Text segment:
───

Friday, September 02, 2016
***** Corn up 3 1/2 to 5 1/2 cents; soybeans gain 8 1/4 to 9 1/2; Chicago wheat up 4 1/2 to 5. *****

   # A back-and-forth week had December corn futures up 3 1/2 cents.  November soybeans dropped 14 3/4 after a rough Tuesday/Wednesday.  Chicago December wheat was off 8 1/4. 
   # Farmers in Argentina are still awaiting word on whether or not their government will cut soybean export taxes by 5 percent for next season, as promised by the newly-elected President Macri.
   # Russian officials are going ahead with a plan to cut wheat export duties to zero.  The country is not currently facing any sort of substantial inflationary pressure on food in the domestic market.  Recent reports put into doubt some of the most aggressive size estimates for the ongoing Russian harvest, but it will no doubt still be a big one.  
   # The U.S. drought monitor is mostly clear.  There remains moderate dryness in northern Ohio and more-severe drought conditions in the Southeast.  On the world drought map, northeastern Brazil still runs dry, as do parts of central Africa, and northern Russia.  
   # The weekend is dry for most in the Midwest.  Showers are expected to pop up in the Plains on Sunday night while the Eastern Corn Belt waits to get wet until Tuesday or Wednesday.  
   # Reuters issued a bulletin on Informa’s latest U.S. yield predictions.  Corn yield is estimated at 174.8 bushels per acre versus USDA August at 175.1.  Soybean yield is seen at 49.5 versus USDA 48.9.  More trade estimates for the September crop report will begin to circulate early next week.

───

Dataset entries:
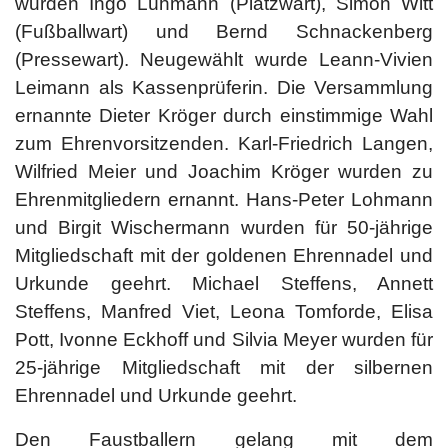
wurden Ingo Lühmann (Platzwart), Simon Witt
(Fußballwart) und Bernd Schnackenberg
(Pressewart). Neugewählt wurde Leann-Vivien
Leimann als Kassenprüferin. Die Versammlung
ernannte Dieter Kröger durch einstimmige Wahl
zum Ehrenvorsitzenden. Karl-Friedrich Langen,
Wilfried Meier und Joachim Kröger wurden zu
Ehrenmitgliedern ernannt. Hans-Peter Lohmann
und Birgit Wischermann wurden für 50-jährige
Mitgliedschaft mit der goldenen Ehrennadel und
Urkunde geehrt. Michael Steffens, Annett
Steffens, Manfred Viet, Leona Tomforde, Elisa
Pott, Ivonne Eckhoff und Silvia Meyer wurden für
25-jährige Mitgliedschaft mit der silbernen
Ehrennadel und Urkunde geehrt.
Den Faustballern gelang mit dem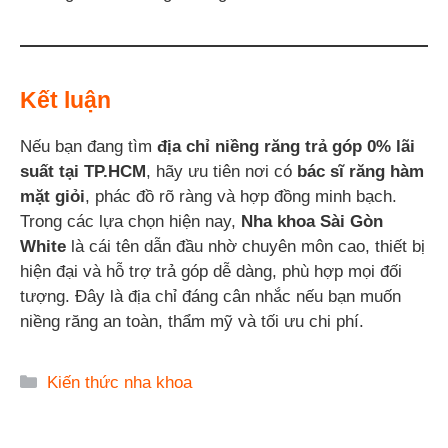
Kết luận
Nếu bạn đang tìm
địa chỉ niềng răng trả góp 0% lãi
suất tại TP.HCM
, hãy ưu tiên nơi có
bác sĩ răng hàm
mặt giỏi
, phác đồ rõ ràng và hợp đồng minh bạch.
Trong các lựa chọn hiện nay,
Nha khoa Sài Gòn
White
là cái tên dẫn đầu nhờ chuyên môn cao, thiết bị
hiện đại và hỗ trợ trả góp dễ dàng, phù hợp mọi đối
tượng. Đây là địa chỉ đáng cân nhắc nếu bạn muốn
niềng răng an toàn, thẩm mỹ và tối ưu chi phí.
Danh
Kiến thức nha khoa
mục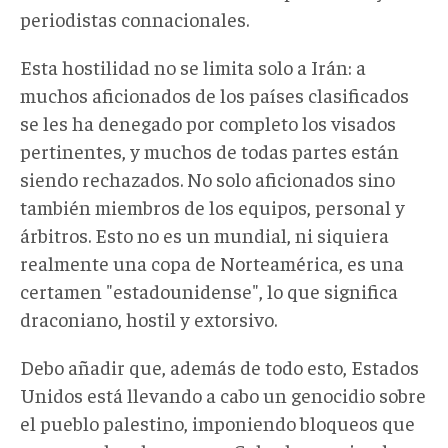
periodistas connacionales.
Esta hostilidad no se limita solo a Irán: a
muchos aficionados de los países clasificados
se les ha denegado por completo los visados
pertinentes, y muchos de todas partes están
siendo rechazados. No solo aficionados sino
también miembros de los equipos, personal y
árbitros. Esto no es un mundial, ni siquiera
realmente una copa de Norteamérica, es una
certamen "estadounidense", lo que significa
draconiano, hostil y extorsivo.
Debo añadir que, además de todo esto, Estados
Unidos está llevando a cabo un genocidio sobre
el pueblo palestino, imponiendo bloqueos que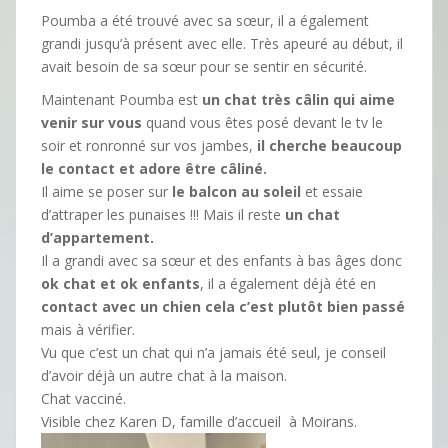
Poumba a été trouvé avec sa sœur, il a également
grandi jusqu’à présent avec elle. Très apeuré au début, il
avait besoin de sa sœur pour se sentir en sécurité.
Maintenant Poumba est
un chat très câlin qui aime
venir sur vous
quand vous êtes posé devant le tv le
soir et ronronné sur vos jambes,
il cherche beaucoup
le contact et adore être câliné.
Il aime se poser sur
le balcon au soleil
et essaie
d’attraper les punaises !!! Mais il reste
un chat
d’appartement.
Il a grandi avec sa sœur et des enfants à bas âges donc
ok chat et ok enfants
, il a également déjà été en
contact avec un chien cela c’est plutôt bien passé
mais à vérifier.
Vu que c’est un chat qui n’a jamais été seul, je conseil
d’avoir déjà un autre chat à la maison.
Chat vacciné.
Visible chez Karen D, famille d’accueil à Moirans.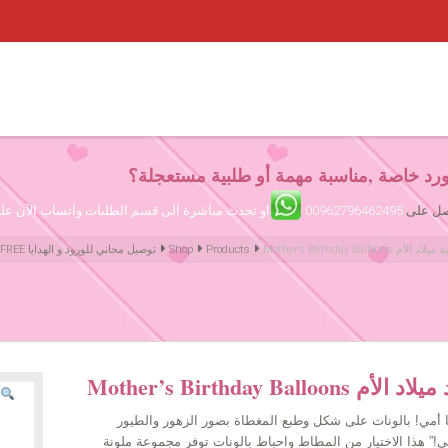
رد خاصة ,مناسبة مهمة أو طلبية مستعجلة؟
تصل على
00962796462495
او تحدث مباشرة الى قسم الطلبات واتساب الآن ع
 هيليوم لعيد ميلاد الأم
Products
Shop
Amman Jordan Flowers ورود عمّان الأردن | We deliver Flowers & Gifts FREE توصيل مجاني للورود و الهدايا
ليوم لعيد ميلاد الأم
يا أمي! بالونات على شكل وطبع المغطاة بصور الزهور والطيور
أمي!” هذا الاختيار من المطاط واحباط بالونات توفر مجموعة ملونة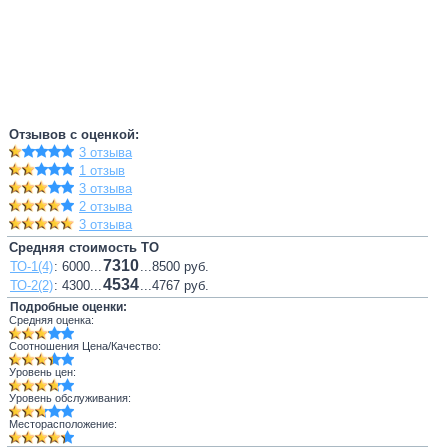
Отзывов с оценкой:
3 отзыва
1 отзыв
3 отзыва
2 отзыва
3 отзыва
Средняя стоимость ТО
7310
ТО-1(4)
: 6000...
...8500 руб.
4534
ТО-2(2)
: 4300...
...4767 руб.
Подробные оценки:
Средняя оценка:
Соотношения Цена/Качество:
Уровень цен:
Уровень обслуживания:
Месторасположение: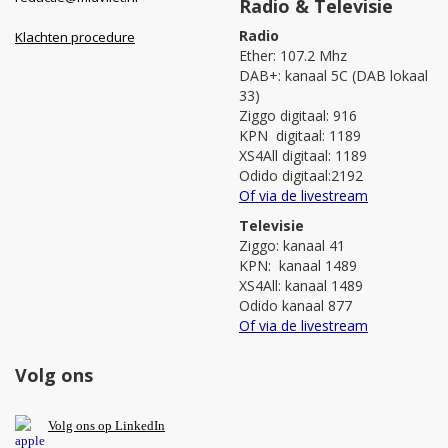
Radio & Televisie
Radio
Klachten procedure
Ether: 107.2 Mhz
DAB+: kanaal 5C (DAB lokaal
33)
Ziggo digitaal: 916
KPN digitaal: 1189
XS4All digitaal: 1189
Odido digitaal:2192
Of via de livestream
Televisie
Ziggo: kanaal 41
KPN: kanaal 1489
XS4All: kanaal 1489
Odido kanaal 877
Of via de livestream
Volg ons
V
olg ons op L
inkedIn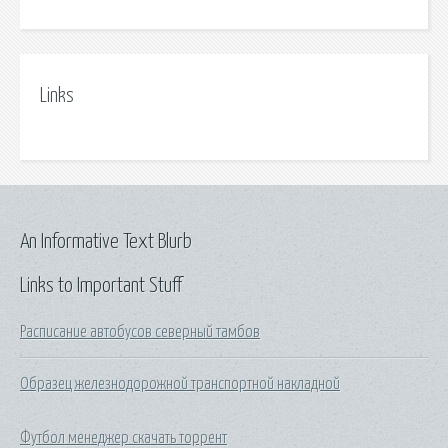
Links
An Informative Text Blurb
Links to Important Stuff
Расписание автобусов северный тамбов
Образец железнодорожной транспортной накладной
Футбол менеджер скачать торрент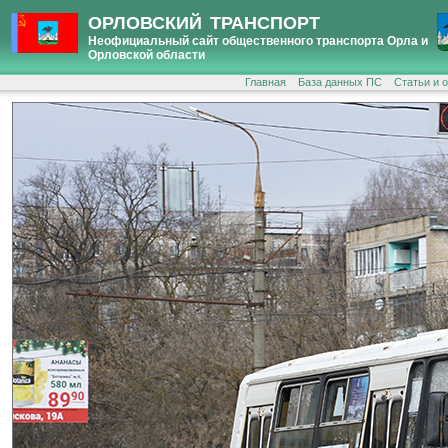
ОРЛОВСКИЙ ТРАНСПОРТ
Неофициальный сайт общественного транспорта Орла и
Орловской области
Главная
База данных ПС
Статьи и 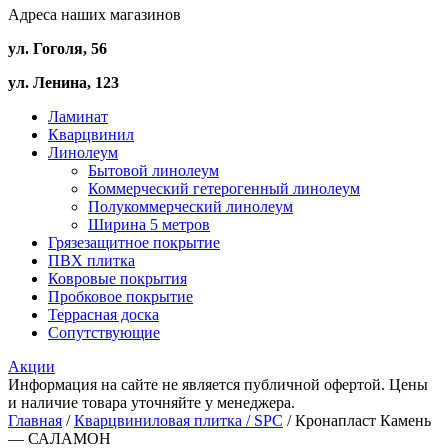
Адреса наших магазинов
ул. Гоголя, 56
ул. Ленина, 123
Ламинат
Кварцвинил
Линолеум
Бытовой линолеум
Коммерческий гетерогенный линолеум
Полукоммерческий линолеум
Ширина 5 метров
Грязезащитное покрытие
ПВХ плитка
Ковровые покрытия
Пробковое покрытие
Террасная доска
Сопутствующие
Акции
Информация на сайте не является публичной офертой. Цены
и наличие товара уточняйте у менеджера.
Главная
/
Кварцвиниловая плитка / SPС
/ Кронапласт Камень
— САЛАМОН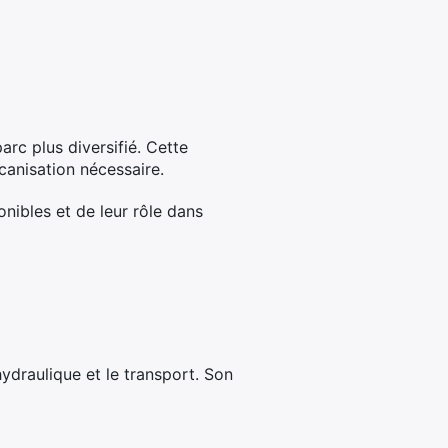
arc plus diversifié. Cette
anisation nécessaire.
onibles et de leur rôle dans
’hydraulique et le transport. Son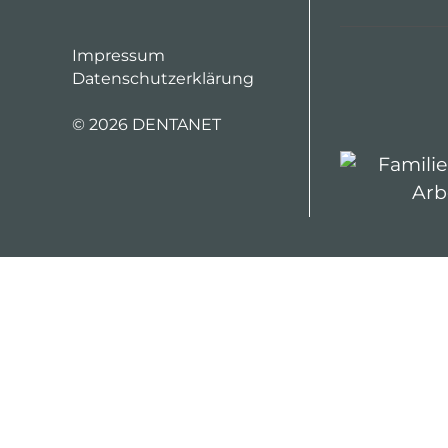
Impressum
Datenschutzerklärung
©
2026 DENTANET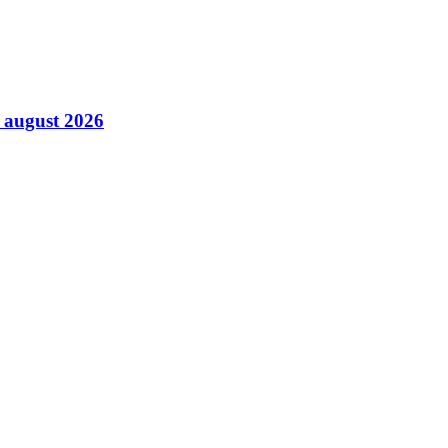
6 august 2026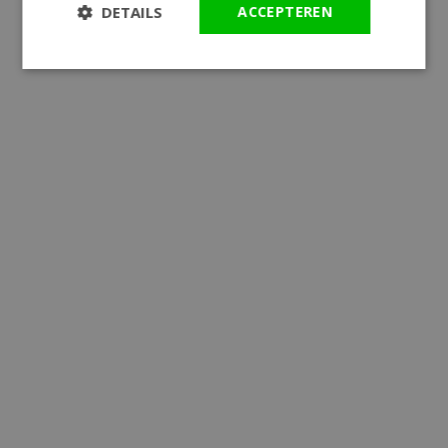
DETAILS
ACCEPTEREN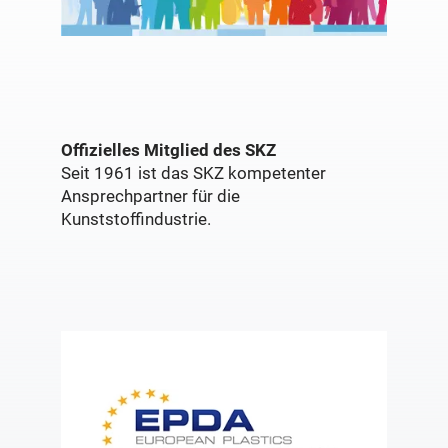
Offizielles Mitglied des SKZ
Seit 1961 ist das SKZ kompetenter
Ansprechpartner für die
Kunststoffindustrie.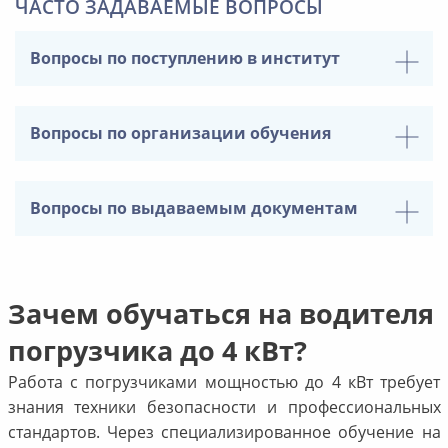
ЧАСТО ЗАДАВАЕМЫЕ ВОПРОСЫ
Вопросы по поступлению в институт
Вопросы по организации обучения
Вопросы по выдаваемым документам
Зачем обучаться на водителя
погрузчика до 4 кВт?
Работа с погрузчиками мощностью до 4 кВт требует
знания техники безопасности и профессиональных
стандартов. Через специализированное обучение на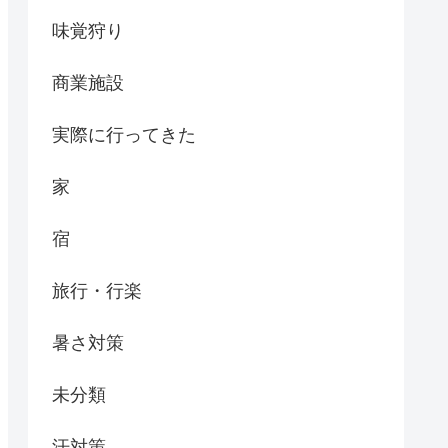
味覚狩り
商業施設
実際に行ってきた
家
宿
旅行・行楽
暑さ対策
未分類
汗対策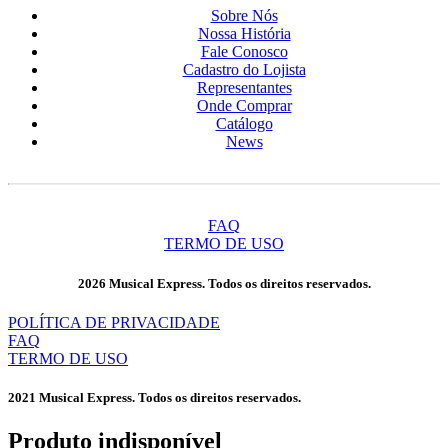
Sobre Nós
Nossa História
Fale Conosco
Cadastro do Lojista
Representantes
Onde Comprar
Catálogo
News
FAQ
TERMO DE USO
2026 Musical Express. Todos os direitos reservados.
POLÍTICA DE PRIVACIDADE
FAQ
TERMO DE USO
2021 Musical Express. Todos os direitos reservados.
Produto indisponível​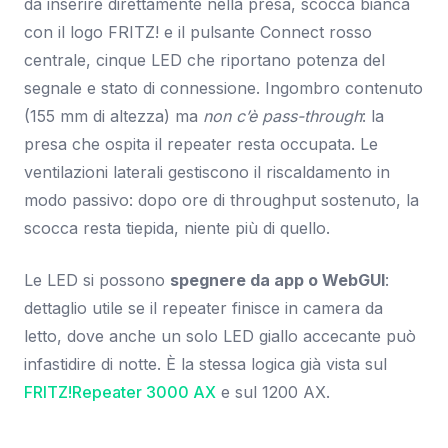
da inserire direttamente nella presa, scocca bianca
con il logo FRITZ! e il pulsante Connect rosso
centrale, cinque LED che riportano potenza del
segnale e stato di connessione. Ingombro contenuto
(155 mm di altezza) ma
non c’è pass-through
: la
presa che ospita il repeater resta occupata. Le
ventilazioni laterali gestiscono il riscaldamento in
modo passivo: dopo ore di throughput sostenuto, la
scocca resta tiepida, niente più di quello.
Le LED si possono
spegnere da app o WebGUI
:
dettaglio utile se il repeater finisce in camera da
letto, dove anche un solo LED giallo accecante può
infastidire di notte. È la stessa logica già vista sul
FRITZ!Repeater 3000 AX
e sul 1200 AX.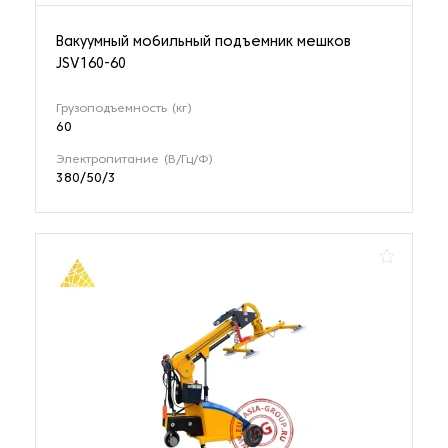
Вакуумный мобильный подъемник мешков
JSV160-60
Грузоподъемность (кг)
60
Электропитание (В/Гц/Ф)
380/50/3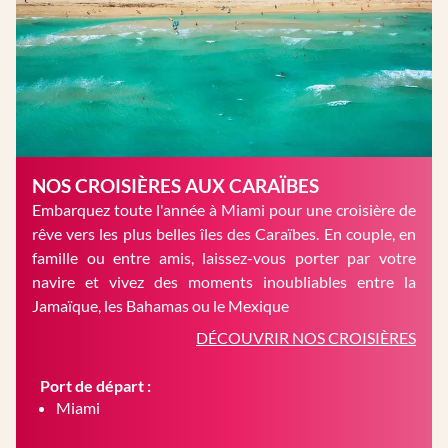
NOS CROISIÈRES AUX CARAÏBES
Embarquez toute l'année à Miami pour une croisière de
rêve vers les plus belles îles des Caraïbes. En couple, en
famille ou entre amis, laissez-vous porter par votre
navire et vivez des moments inoubliables entre la
Jamaïque, les Bahamas ou le Mexique
DÉCOUVRIR NOS CROISIÈRES
Port de départ :
Miami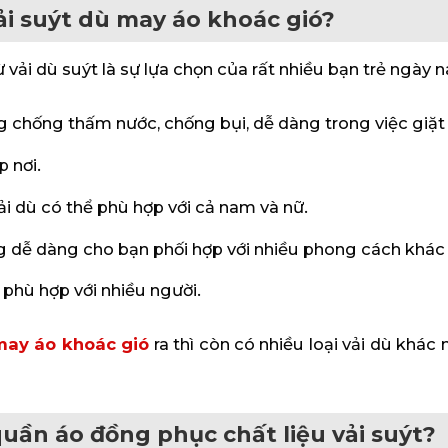
ải suýt dù may áo khoác gió?
vải dù suýt là sự lựa chọn của rất nhiều bạn trẻ ngày n
ăng chống thấm nước, chống bụi, dễ dàng trong việc giặt 
 nơi.
i dù có thể phù hợp với cả nam và nữ.
g dễ dàng cho bạn phối hợp với nhiều phong cách khác
 phù hợp với nhiều người.
may áo khoác gió
ra thì còn có nhiều loại vải dù khác 
uần áo đồng phục chất liệu vải suýt?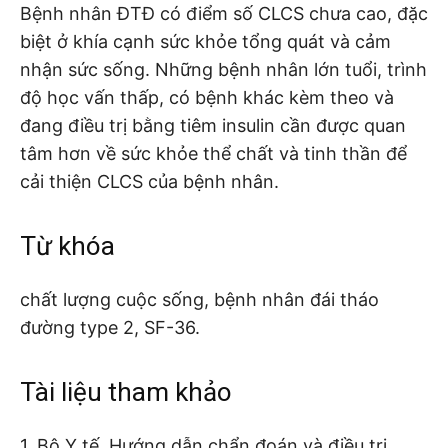
Bệnh nhân ĐTĐ có điểm số CLCS chưa cao, đặc
biệt ở khía cạnh sức khỏe tổng quát và cảm
nhận sức sống. Những bệnh nhân lớn tuổi, trình
độ học vấn thấp, có bệnh khác kèm theo và
đang điều trị bằng tiêm insulin cần được quan
tâm hơn về sức khỏe thể chất và tinh thần để
cải thiện CLCS của bệnh nhân.
Từ khóa
chất lượng cuộc sống, bệnh nhân đái tháo
đường type 2, SF-36.
Tài liệu tham khảo
1. Bộ Y tế. Hướng dẫn chẩn đoán và điều trị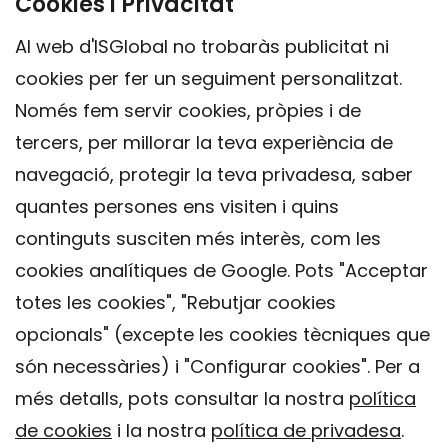
Cookies i Privacitat
Al web d'ISGlobal no trobaràs publicitat ni
cookies per fer un seguiment personalitzat.
Només fem servir cookies, pròpies i de
tercers, per millorar la teva experiència de
navegació, protegir la teva privadesa, saber
quantes persones ens visiten i quins
continguts susciten més interès, com les
cookies analítiques de Google. Pots "Acceptar
totes les cookies", "Rebutjar cookies
opcionals" (excepte les cookies tècniques que
Contacte
són necessàries) i "Configurar cookies". Per a
Avís legal
més detalls, pots consultar la nostra
política
Política de privacitat
de cookies
i la nostra
política de privadesa
.
Política de Cookies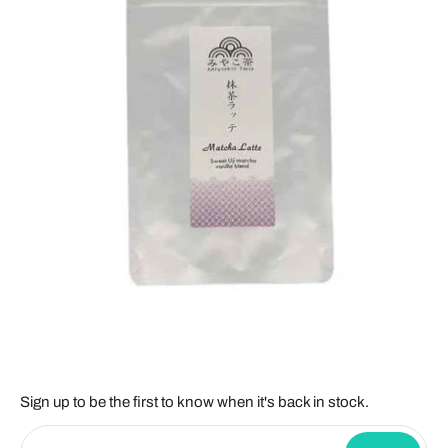
Sign up to be the first to know when it's back in stock.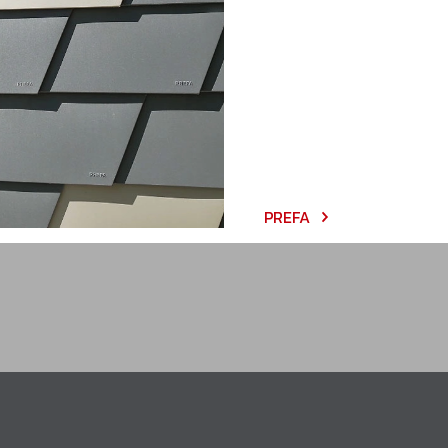
katalog produktů
Poptávka
PREFA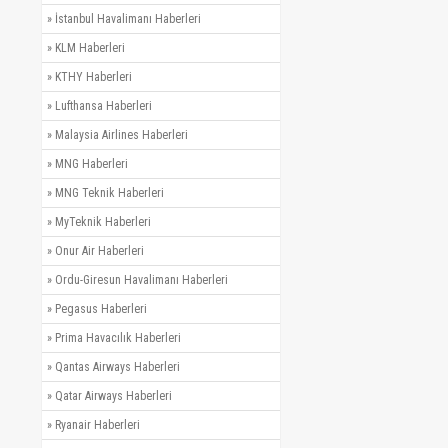
»
İstanbul Havalimanı Haberleri
»
KLM Haberleri
»
KTHY Haberleri
»
Lufthansa Haberleri
»
Malaysia Airlines Haberleri
»
MNG Haberleri
»
MNG Teknik Haberleri
»
MyTeknik Haberleri
»
Onur Air Haberleri
»
Ordu-Giresun Havalimanı Haberleri
»
Pegasus Haberleri
»
Prima Havacılık Haberleri
»
Qantas Airways Haberleri
»
Qatar Airways Haberleri
»
Ryanair Haberleri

───

Your task:
Could you carry on with the grain market report from the point where it ends?

Expected answer:
   # Oil prices climbed as Russian President Putin said he would encourage a production freeze agreement among Russia and the OPEC states.  Those countries will meet to discuss the market on September 27th. 
   # Dollar index futures rebounded after an initial selloff following the August jobs report.  Payrolls missed expectations at 151,000 versus a +180,000 consensus.       

***** Live cattle futures down $1.72 to $1.92; feeders off $1.80 to $2.45; hogs lower by $0.97 to $2.62. ***** 

   # Slaughters still run surprisingly high while weights are barely under year-ago levels.  High beef production has weighed on the market as could be expected, but there is now left the possibility that fall numbers will dip quicker and deeper than usual.  
   # There is a possibility that the seasonal dip for hog prices may have begun early, and a correction to the upside for cutout values may indicate that low prices have started to spur better demand.